**ABOUT THIS TASK:** All lines holding the word "elbow" in the listing below need to be copied.

[[ THE DATA open ]]

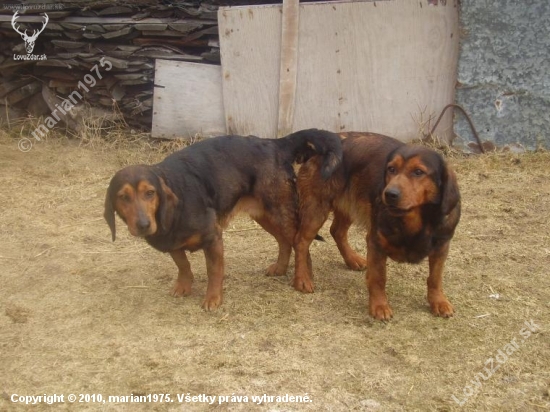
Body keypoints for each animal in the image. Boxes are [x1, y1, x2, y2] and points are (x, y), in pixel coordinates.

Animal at [105, 129, 342, 308]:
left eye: (150, 193)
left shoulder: (213, 239)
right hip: (264, 214)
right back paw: (281, 268)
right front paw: (183, 286)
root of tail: (273, 143)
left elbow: (214, 271)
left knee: (301, 243)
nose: (143, 225)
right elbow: (182, 264)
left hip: (280, 211)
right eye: (123, 197)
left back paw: (303, 278)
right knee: (285, 242)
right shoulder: (174, 244)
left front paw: (212, 299)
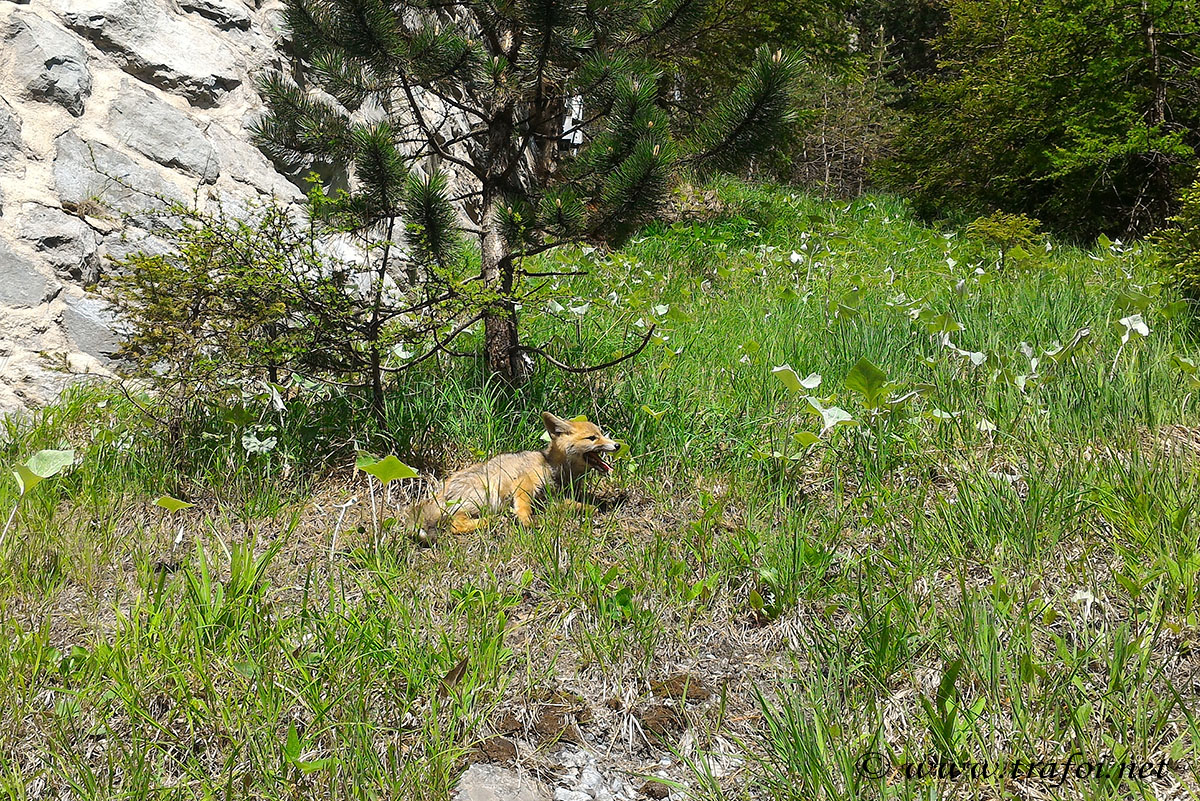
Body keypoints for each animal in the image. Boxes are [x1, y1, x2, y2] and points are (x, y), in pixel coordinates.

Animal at [404, 412, 620, 543]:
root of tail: (438, 493)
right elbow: (524, 507)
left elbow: (580, 506)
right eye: (592, 438)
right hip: (485, 497)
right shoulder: (525, 482)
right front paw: (526, 521)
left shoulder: (552, 498)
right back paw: (491, 521)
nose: (617, 445)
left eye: (601, 434)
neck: (554, 467)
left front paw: (593, 508)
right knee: (456, 525)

[[ THE DATA closed ]]

**EXERCISE RESPONSE:**
left elbow: (214, 271)
right elbow: (182, 264)
right elbow: (524, 507)
left elbow: (580, 506)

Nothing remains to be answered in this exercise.